WLAN als Maslow’sches Grundbedürfnis?
Wir alle haben menschliche Grundbedürfnisse, wie sie in der Maslow’schen Bedürfnispyramide dargestellt werden. Während ursprünglich die physiologischen Bedürfnisse wie Luft zum Atmen, Wasser zur Hydration und Nahrung als Energielieferant für unseren Organismus an erster Stelle standen, gibt es seit der Digitalisierung unserer Gesellschaft ein neues Grundbedürfnis: WLAN. Der unbegrenzte Zugang zur digitalen Welt und somit zu unbegrenzten Informationen ist für uns nicht mehr wegzudenken. Das bringt einerseits immense Vorteile mit sich, erleichtert unseren (Arbeits-)Alltag und ermöglicht eine globale Zusammenarbeit, die vorher nicht denkbar war.
Auf der anderen Seite führt die unendliche Informationsflut, die Dauererreichbarkeit und unausgesprochene Erwartungshaltung an sofortiges Reagieren privaten wie beruflichen Bereich zu einer neuen Art der Überforderung.

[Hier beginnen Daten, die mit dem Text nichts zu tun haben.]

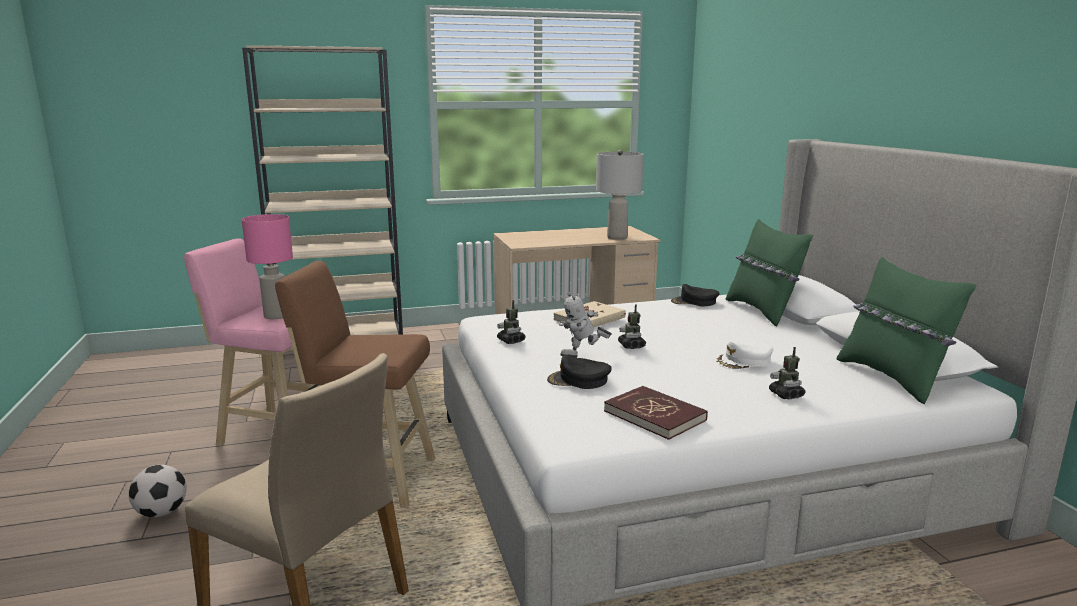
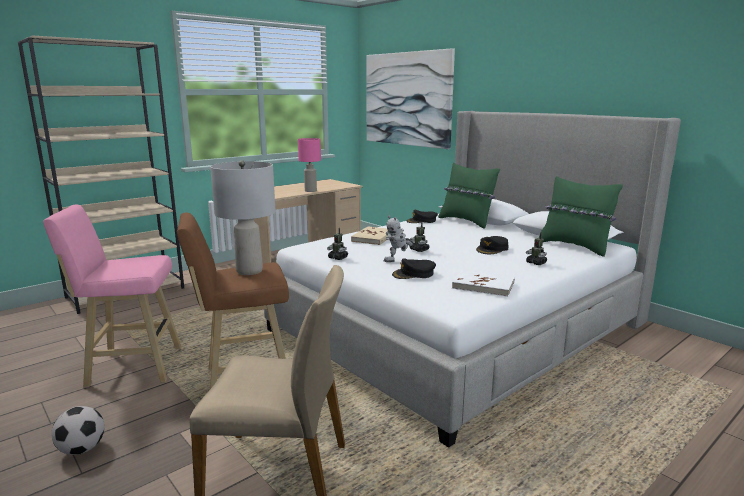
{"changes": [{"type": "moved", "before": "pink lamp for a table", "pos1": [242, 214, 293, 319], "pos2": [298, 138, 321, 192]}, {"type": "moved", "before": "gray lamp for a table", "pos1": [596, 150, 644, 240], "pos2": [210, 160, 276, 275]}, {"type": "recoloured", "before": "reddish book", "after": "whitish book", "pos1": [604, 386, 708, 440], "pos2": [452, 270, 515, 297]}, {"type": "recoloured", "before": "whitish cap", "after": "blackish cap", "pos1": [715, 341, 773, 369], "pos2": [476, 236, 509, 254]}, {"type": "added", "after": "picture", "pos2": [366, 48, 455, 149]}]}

Und wenn man einen stressigen Tag hat und von A nach B hetzt, verspannen die Schultern, der Herzschlag steigt an und man atmet kaum noch. Das Gehirn ist nonstop damit beschäftigt, Informationen zu filtern, zu kategorisieren und zu priorisieren. Wir haben ständig das Gefühl, dass wir keine Zeit haben und etwas verpassen.
Ist unser Leben aus dem Takt gekommen?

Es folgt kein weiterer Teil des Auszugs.